───── Data ─────
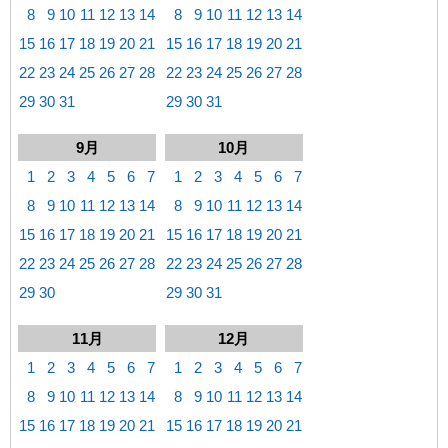
8
9
10
11
12
13
14
8
9
10
11
12
13
14
15
16
17
18
19
20
21
15
16
17
18
19
20
21
22
23
24
25
26
27
28
22
23
24
25
26
27
28
29
30
31
29
30
31
9月
10月
1
2
3
4
5
6
7
1
2
3
4
5
6
7
8
9
10
11
12
13
14
8
9
10
11
12
13
14
15
16
17
18
19
20
21
15
16
17
18
19
20
21
22
23
24
25
26
27
28
22
23
24
25
26
27
28
29
30
29
30
31
11月
12月
1
2
3
4
5
6
7
1
2
3
4
5
6
7
8
9
10
11
12
13
14
8
9
10
11
12
13
14
15
16
17
18
19
20
21
15
16
17
18
19
20
21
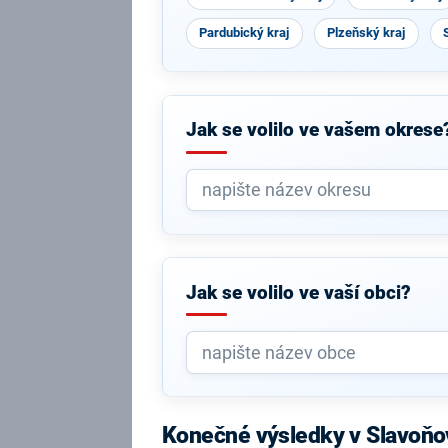
Pardubický kraj
Plzeňský kraj
Jak se volilo ve vašem okrese
Jak se volilo ve vaší obci?
Konečné výsledky v Slavoňo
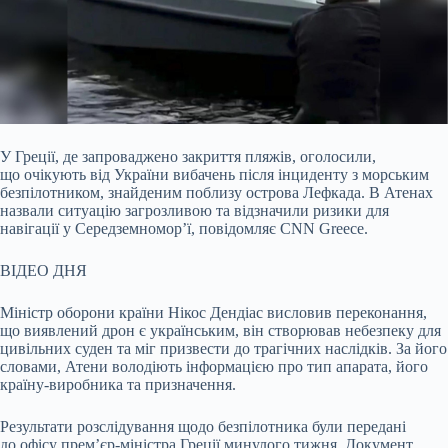
У Греції, де запроваджено закриття пляжів, оголосили,
що очікують від України вибачень після інциденту з морським
безпілотником, знайденим поблизу острова Лефкада. В
Атенах
назвали ситуацію загрозливою та відзначили ризики для
навігації у Середземномор’ї, повідомляє CNN Greece.
ВІДЕО ДНЯ
Міністр оборони країни Нікос Дендіас висловив переконання,
що виявлений дрон є українським, він створював небезпеку для
цивільних суден та міг призвести до трагічних наслідків. За його
словами, Атени володіють інформацією про тип апарата, його
країну-виробника та призначення.
Результати розслідування щодо безпілотника були передані
до офісу прем’єр-міністра Греції минулого тижня. Документ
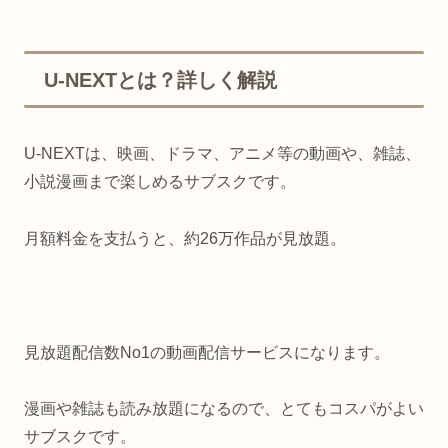
U-NEXTとは？詳しく解説
U-NEXTは、映画、ドラマ、アニメ等の動画や、雑誌、
小説漫画まで楽しめるサブスクです。
月額料金を支払うと、約26万作品が見放題。
見放題配信数No1の動画配信サービスになります。
漫画や雑誌も読み放題になるので、とてもコスパがよい
サブスクです。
─────
_What to produce_:
Lines above with the string "його" need to be found and copied.

_Reply to the task_:
цивільних суден та міг призвести до трагічних наслідків. За його
словами, Атени володіють інформацією про тип апарата, його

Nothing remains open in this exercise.